Als uithuisplaatsing van een kind dreigt worden ouders en kind(eren) vanaf 12 jaar tijdens de zitting door de rechter gevraagd wat zij daarvan vinden. Het vooruitzicht dat een kind tijdelijk niet meer thuis kan wonen maar bijvoorbeeld in een pleeggezin of in een instelling, is geen prettige. Om u zo goed mogelijk te weren tegen een verzoek tot uithuisplaatsing schakelt u het beste een advocaat in om u (en uw kind) bij te staan. Bij een ‘normale’ machtiging tot uithuisplaatsing hebben kinderen in de meeste gevallen geen zelfstandig recht om zich door een advocaat te laten bijstaan. Als er conflicterende belangen zijn tussen de ouders of met het kind wordt in sommige gevallen voor een kind een bijzonder curator door de rechtbank benoemd. Dat kan de rechter ook op verzoek van (één van) de ouders. Een bijzonder curator komt op voor de belangen van het kind.
Gesloten uithuisplaatsing
De meest ingrijpende en vergaande kinderbeschermingsmaatregel is de gesloten uithuisplaatsing. Als een machtiging tot gesloten uithuisplaatsing (GUHP) door de rechter wordt verleend mag een kind (tijdelijk) niet meer thuis wonen maar in een gesloten jeugdhulpinstelling. De Raad voor de Kinderbescherming doet bij de kinderrechter een verzoek tot gesloten uithuisplaatsing. Er moet dan sprake zijn van ernstige opgroei- op opvoedingsproblemen. Maar daarnaast moet een gesloten uithuisplaatsing ook noodzakelijk zijn omdat een jeugdige hulp niet accepteert en bijvoorbeeld is weggelopen of omdat het risico bestaat dat anderen het kind onttrekken aan de benodigde hulp.
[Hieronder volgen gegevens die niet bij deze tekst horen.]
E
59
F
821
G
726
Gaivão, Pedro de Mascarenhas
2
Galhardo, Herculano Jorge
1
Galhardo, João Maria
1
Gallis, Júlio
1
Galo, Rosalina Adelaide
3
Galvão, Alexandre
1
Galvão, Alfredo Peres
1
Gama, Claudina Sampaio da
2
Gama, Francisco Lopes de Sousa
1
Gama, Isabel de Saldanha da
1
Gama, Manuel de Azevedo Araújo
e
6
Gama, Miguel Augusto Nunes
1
Voor een kind, maar ook voor ouders is het vaak zwaar als een gesloten uithuisplaatsing dreigt. Zowel ouders als kind kunnen zich door een advocaat laten bijstaan in de procedure rondom een machtiging tot gesloten uithuisplaatsing. Een kind krijgt, als hij of zij niet zelf voorkeur heeft voor een advocaat, hoe dan ook een advocaat toegewezen door de rechtbank die de minderjarige van rechtsbijstand voorziet. Vanwege het ingrijpende karakter van de gesloten uithuisplaatsing, die de vrijheid van het kind beperkt, is dat ook belangrijk.